[PROVIDED TEXT]
--------------------------------

To meet growing demand, electronic trading networks are reaching out internationally, in the first stages of what NASDAQ President Gordon Macklin calls a "global market for equities." That integration took a significant step forward in London last week. With much popping of champagne corks, exploding of fireworks and high jinks on the trading floor, the British financial community hailed the advent of Big Bang: the Oct. 27 abolition of a regime of fixed brokerage fees in existence since 1908, and their replacement by competitive commissions.
The British reform, which brought the London exchange into line with practices on Wall Street, will boost Britain's competitive position as an international equities-trading center. Big Bang also inaugurated an era of enhanced computer trading on the London Stock Exchange, where a new $21 million automatic stock-quotation system, known as SEAQ, went into operation. The Big Bang welcome was moderately dampened when trading on the London exchange was delayed for 65 minutes at the start. The reason: a computerized stock-quotation system crashed.
Another door has opened cautiously on the Tokyo Stock Exchange, where 1,492 Japanese equities worth an estimated $1.8 trillion are listed. Last January six foreign firms, including the U.S. investment houses of Merrill Lynch, Morgan Stanley and Goldman, Sachs, were invited to join the 83-member exchange. Now at the end of the trading day in Tokyo, giant Merrill Lynch routinely passes on an electronic "book" (accumulated position) of some 430 internationally traded stocks to its offices in London and then New York for further action.
But as the range and scope of electronic trading increases, so may the regulatory headaches. Says Gary Lynch, the Securities and Exchange Commission's enforcement chief: "The internationalization of the markets is a huge potential problem unless regulators are prepared to cooperate." Since May, the SEC and U.S. commodity-exchange regulators have signed memorandums of understanding with Japan and Britain, agreeing to share information in trading-fraud cases.
The question of what to do about the alleged excesses of the domestic stock market is considerably thornier. Many people argue that there is little or nothing to be done at all. That feeling is particularly strong within the Reagan Administration, which has a fervent belief in what the President calls the "magic of the marketplace."

--------------------------------

[ENTRIES SHOWN]
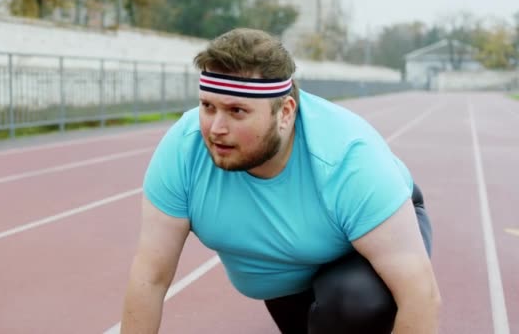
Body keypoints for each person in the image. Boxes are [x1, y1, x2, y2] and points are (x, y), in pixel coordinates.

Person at [120, 28, 441, 334]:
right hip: (287, 273)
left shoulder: (349, 160)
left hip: (354, 248)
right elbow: (151, 276)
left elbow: (420, 295)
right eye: (207, 106)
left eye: (236, 111)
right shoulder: (184, 149)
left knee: (356, 303)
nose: (216, 127)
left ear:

--------------------------------

[WHAT TO PRODUCE] Decide whether each statement agrees with the passage on electronic trading, answering yes or no and quoting the words that settle it. (a) The fixed brokerage fees abolished in London had been in place since 1908. (b) Trading on the London exchange began on time on the day of Big Bang. (c) Eight foreign firms were invited to join the Tokyo Stock Exchange last January.

[ANSWER TO THE PROBLEM]
(a) Yes: "the Oct. 27 abolition of a regime of fixed brokerage fees in existence since 1908"
(b) No: "trading on the London exchange was delayed for 65 minutes at the start"
(c) No: "Last January six foreign firms"